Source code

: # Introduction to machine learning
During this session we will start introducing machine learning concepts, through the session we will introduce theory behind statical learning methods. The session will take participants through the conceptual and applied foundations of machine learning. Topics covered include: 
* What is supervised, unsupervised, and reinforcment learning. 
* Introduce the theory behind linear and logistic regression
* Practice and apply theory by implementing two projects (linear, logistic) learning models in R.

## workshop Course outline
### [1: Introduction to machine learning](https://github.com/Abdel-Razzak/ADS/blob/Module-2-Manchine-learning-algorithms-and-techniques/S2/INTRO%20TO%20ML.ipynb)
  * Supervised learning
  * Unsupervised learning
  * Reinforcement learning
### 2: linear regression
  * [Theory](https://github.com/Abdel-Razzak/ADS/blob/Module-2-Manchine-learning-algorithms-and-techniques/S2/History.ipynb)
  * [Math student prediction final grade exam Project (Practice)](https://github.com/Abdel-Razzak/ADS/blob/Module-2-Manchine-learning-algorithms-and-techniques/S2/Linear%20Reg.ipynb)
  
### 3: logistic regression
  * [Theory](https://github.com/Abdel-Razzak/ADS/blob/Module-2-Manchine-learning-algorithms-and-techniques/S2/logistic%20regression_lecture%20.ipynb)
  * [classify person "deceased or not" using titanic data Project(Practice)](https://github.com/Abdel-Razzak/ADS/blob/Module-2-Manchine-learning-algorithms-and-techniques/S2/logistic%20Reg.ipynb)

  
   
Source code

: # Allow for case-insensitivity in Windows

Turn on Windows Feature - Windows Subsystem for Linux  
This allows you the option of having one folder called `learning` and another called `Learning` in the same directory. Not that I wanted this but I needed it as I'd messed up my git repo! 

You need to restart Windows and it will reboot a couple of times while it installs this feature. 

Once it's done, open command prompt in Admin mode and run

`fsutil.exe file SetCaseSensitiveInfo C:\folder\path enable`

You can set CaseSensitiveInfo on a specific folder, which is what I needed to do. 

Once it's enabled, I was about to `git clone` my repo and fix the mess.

=====

- [ACTIVITY] The expected response is the entire listing, repeated word for word.

- [RESPONSE TO THIS EXERCISE]
Source code

: # Introduction to machine learning
During this session we will start introducing machine learning concepts, through the session we will introduce theory behind statical learning methods. The session will take participants through the conceptual and applied foundations of machine learning. Topics covered include: 
* What is supervised, unsupervised, and reinforcment learning. 
* Introduce the theory behind linear and logistic regression
* Practice and apply theory by implementing two projects (linear, logistic) learning models in R.

## workshop Course outline
### [1: Introduction to machine learning](https://github.com/Abdel-Razzak/ADS/blob/Module-2-Manchine-learning-algorithms-and-techniques/S2/INTRO%20TO%20ML.ipynb)
  * Supervised learning
  * Unsupervised learning
  * Reinforcement learning
### 2: linear regression
  * [Theory](https://github.com/Abdel-Razzak/ADS/blob/Module-2-Manchine-learning-algorithms-and-techniques/S2/History.ipynb)
  * [Math student prediction final grade exam Project (Practice)](https://github.com/Abdel-Razzak/ADS/blob/Module-2-Manchine-learning-algorithms-and-techniques/S2/Linear%20Reg.ipynb)
  
### 3: logistic regression
  * [Theory](https://github.com/Abdel-Razzak/ADS/blob/Module-2-Manchine-learning-algorithms-and-techniques/S2/logistic%20regression_lecture%20.ipynb)
  * [classify person "deceased or not" using titanic data Project(Practice)](https://github.com/Abdel-Razzak/ADS/blob/Module-2-Manchine-learning-algorithms-and-techniques/S2/logistic%20Reg.ipynb)

  
   
Source code

: # Allow for case-insensitivity in Windows

Turn on Windows Feature - Windows Subsystem for Linux  
This allows you the option of having one folder called `learning` and another called `Learning` in the same directory. Not that I wanted this but I needed it as I'd messed up my git repo! 

You need to restart Windows and it will reboot a couple of times while it installs this feature. 

Once it's done, open command prompt in Admin mode and run

`fsutil.exe file SetCaseSensitiveInfo C:\folder\path enable`

You can set CaseSensitiveInfo on a specific folder, which is what I needed to do. 

Once it's enabled, I was about to `git clone` my repo and fix the mess.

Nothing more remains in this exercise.